GrafGraf is a German noble title equal in rank to a count or an earl. The comital titles awarded in Holy Roman Empire were often related to the jurisdiction or domain of responsibility and represented special concessions of authority or rank. Only the more important titles came to remain in use until modern times. Many counts were titled Graf without any additional qualification.
Mark + Graf: count, earl|
Palatinate + Graf: count, earl
Land + Graf: count, earl
Burg: castle + Graf: count, earl
Rhein: Rhine + Graf: count, earl
Alt: old or ancient + Graf: count, earl
Wild: wild or uncultivated + Graf: count, earl
A Markgraf, or Margrave, was originally the military governor of a German "Mark" (or march), a medieval border province. As outlying areas tended to be of great importance to the central realms of kings and princes, and they often were larger than those nearer the interior, margraves assumed quite inordinate powers over those of other counts of a realm. The jurisdiction of a margrave was a margraviate. The wife of a margrave is called a margravine.

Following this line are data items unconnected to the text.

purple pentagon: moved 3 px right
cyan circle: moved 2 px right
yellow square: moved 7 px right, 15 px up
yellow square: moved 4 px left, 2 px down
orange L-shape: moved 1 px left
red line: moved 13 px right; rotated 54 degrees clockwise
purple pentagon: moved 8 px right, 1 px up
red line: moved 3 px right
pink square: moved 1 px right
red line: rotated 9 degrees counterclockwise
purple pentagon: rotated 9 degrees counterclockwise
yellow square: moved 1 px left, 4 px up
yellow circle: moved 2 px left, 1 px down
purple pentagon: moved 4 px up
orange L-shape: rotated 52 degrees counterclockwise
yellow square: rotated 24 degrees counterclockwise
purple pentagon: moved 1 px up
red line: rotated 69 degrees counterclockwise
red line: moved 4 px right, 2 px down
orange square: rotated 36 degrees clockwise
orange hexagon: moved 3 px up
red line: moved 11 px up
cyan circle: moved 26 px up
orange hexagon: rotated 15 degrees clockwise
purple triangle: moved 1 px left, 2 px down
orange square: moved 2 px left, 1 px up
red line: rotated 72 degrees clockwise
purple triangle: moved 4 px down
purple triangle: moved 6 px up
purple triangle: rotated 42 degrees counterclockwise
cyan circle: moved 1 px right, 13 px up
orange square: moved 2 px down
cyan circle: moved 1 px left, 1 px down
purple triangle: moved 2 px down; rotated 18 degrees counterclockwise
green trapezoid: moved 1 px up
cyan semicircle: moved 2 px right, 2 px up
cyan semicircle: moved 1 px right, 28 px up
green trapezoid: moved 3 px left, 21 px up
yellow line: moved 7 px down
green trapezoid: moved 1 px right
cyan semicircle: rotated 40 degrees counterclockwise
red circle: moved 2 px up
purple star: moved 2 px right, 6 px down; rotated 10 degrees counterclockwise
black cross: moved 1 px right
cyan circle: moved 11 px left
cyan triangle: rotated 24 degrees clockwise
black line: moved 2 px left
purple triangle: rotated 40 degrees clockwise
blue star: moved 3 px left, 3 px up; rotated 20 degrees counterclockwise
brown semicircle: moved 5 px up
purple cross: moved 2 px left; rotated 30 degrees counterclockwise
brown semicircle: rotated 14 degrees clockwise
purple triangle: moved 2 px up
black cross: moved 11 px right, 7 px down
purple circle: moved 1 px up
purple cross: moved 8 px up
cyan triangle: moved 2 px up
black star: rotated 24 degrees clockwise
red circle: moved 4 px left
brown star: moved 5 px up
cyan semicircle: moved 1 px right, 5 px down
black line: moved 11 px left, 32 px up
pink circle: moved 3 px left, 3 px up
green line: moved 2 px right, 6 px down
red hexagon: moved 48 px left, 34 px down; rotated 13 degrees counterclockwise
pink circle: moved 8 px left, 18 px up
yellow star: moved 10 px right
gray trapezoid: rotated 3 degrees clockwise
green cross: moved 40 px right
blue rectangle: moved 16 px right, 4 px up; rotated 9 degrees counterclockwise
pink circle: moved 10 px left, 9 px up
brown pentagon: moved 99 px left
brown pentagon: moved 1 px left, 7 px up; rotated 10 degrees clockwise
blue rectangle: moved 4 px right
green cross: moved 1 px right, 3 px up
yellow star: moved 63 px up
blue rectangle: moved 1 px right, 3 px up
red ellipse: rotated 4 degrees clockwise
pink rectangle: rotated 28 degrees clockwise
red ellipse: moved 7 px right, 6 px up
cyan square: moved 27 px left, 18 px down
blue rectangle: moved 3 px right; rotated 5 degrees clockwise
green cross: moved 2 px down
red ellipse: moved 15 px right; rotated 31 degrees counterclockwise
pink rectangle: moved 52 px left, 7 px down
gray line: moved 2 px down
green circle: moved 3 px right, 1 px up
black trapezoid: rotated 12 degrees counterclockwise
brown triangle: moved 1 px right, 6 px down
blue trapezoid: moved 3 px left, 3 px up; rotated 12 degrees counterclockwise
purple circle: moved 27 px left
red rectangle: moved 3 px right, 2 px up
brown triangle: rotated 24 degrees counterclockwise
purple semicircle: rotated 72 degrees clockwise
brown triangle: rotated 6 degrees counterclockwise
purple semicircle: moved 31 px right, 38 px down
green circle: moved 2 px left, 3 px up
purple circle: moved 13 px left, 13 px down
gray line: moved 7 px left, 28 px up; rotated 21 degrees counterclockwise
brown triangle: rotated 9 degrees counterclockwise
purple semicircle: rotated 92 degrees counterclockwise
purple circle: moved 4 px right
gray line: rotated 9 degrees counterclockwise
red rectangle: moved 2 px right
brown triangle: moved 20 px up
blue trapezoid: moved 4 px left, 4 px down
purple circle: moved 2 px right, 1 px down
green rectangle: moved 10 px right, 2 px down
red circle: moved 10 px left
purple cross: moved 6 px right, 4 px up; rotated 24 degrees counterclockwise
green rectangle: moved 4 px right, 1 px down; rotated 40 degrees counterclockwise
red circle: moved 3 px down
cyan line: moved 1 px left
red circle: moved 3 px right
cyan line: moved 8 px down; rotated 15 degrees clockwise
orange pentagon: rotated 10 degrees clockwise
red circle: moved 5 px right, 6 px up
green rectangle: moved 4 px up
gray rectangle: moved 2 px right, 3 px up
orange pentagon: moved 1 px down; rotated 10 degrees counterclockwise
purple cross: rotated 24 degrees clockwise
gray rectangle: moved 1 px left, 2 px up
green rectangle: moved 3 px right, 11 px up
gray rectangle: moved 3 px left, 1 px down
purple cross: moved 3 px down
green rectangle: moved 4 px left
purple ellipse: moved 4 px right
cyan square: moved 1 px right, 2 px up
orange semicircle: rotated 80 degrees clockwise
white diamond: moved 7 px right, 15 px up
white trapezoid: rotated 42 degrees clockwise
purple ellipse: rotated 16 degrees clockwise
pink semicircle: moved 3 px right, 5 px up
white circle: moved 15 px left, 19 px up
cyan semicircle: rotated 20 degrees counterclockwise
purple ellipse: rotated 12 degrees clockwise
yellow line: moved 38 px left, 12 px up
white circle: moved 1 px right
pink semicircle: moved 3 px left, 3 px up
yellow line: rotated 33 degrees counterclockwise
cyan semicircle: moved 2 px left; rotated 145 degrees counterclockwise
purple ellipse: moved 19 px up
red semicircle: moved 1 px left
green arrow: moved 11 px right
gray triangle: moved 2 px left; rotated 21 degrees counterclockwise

In medieval Europe the most important provinces so called were the "Mark Brandenburg" and Austria, which in its medieval Latin version was called Marchia Austriaca, the "eastern borderland". Here one has to bear in mind that Austria was the eastern outpost of the Holy Roman Empire, on the border to, first, Eastern Christianity and, later, Islam.
Later, the title became hereditary and is now considered the equivalent of a marquess, or marquis in France.
A Pfalzgraf or Count Palatine functioned, especially in medieval times, and particulary during the Holy Roman Empire, as a viceroy and often becoming a more independent ruler of a palatinate. Borne by the Count Palatine of the Rhine and junior branches of his family.
A Landgraf, or Landgrave, was a nobleman of rank or count in Medieval Germany whose jurisdiction stretched over a sometimes quite considerable territory. The title survived from the times of the Holy Roman Empire. The power of a landgrave was often associated with sovereign rights and decision making much greater than that of a count.
It was still occasionally the subsidiary title of such nobility as the Grand Duke of Saxe-Weimar, who was the Landgrave of Thuringia, in the first decade of the 20th century but the title was no longer used after World War One. The jurisdiction of a landgrave was a landgraviate and the wife of a landgrave was a landgravine. Examples: Landgrave of Thuringia, Landgrave of Hesse, Landgrave of Leuchtenberg
A Burggraf, or Burgrave, was a military and civil judicial governor in the 12th and 13th centuries of a castle, the town it dominated and its immediate surrounding countryside. His jurisdiction was a burgraviate. Later the title became ennobled and hereditary with its own domain. Examples: Burgrave of Nuremberg.
A Rheingraf, or Rhinegrave, was a nobleman with the status of a count in the and 12th and 13th centuries, the governor of one of the many castles or fortresses along the Rhine River in Western Germany, who had the entitlement of levying tolls for passage along the river.
An Altgraf, or altgrave, was a nobleman of the status of a count who had his dominion in mountainous areas of Germany and the Alpine regions, particularly around mountain passes where he had rights and entitlements of establishing garrisons at such points, and of levying tolls for passage. Originally it was a title of veneration rather than the holding of power.
A Wiltgraf, Wildgrave, or Waldgrave was originally a nobleman of the status of count who had jurisdiction over uncultivated areas, forests and uninhabited districts. His legal privileges eventually vested in him the power of a chief forester and gamekeeper of a district.
A Raugraf, or Raugrave only held jurisdiction over waste ground and uninhabited districts. The title was used exclusively by the children of Elector Palatine Karl I's bigamous second marriage.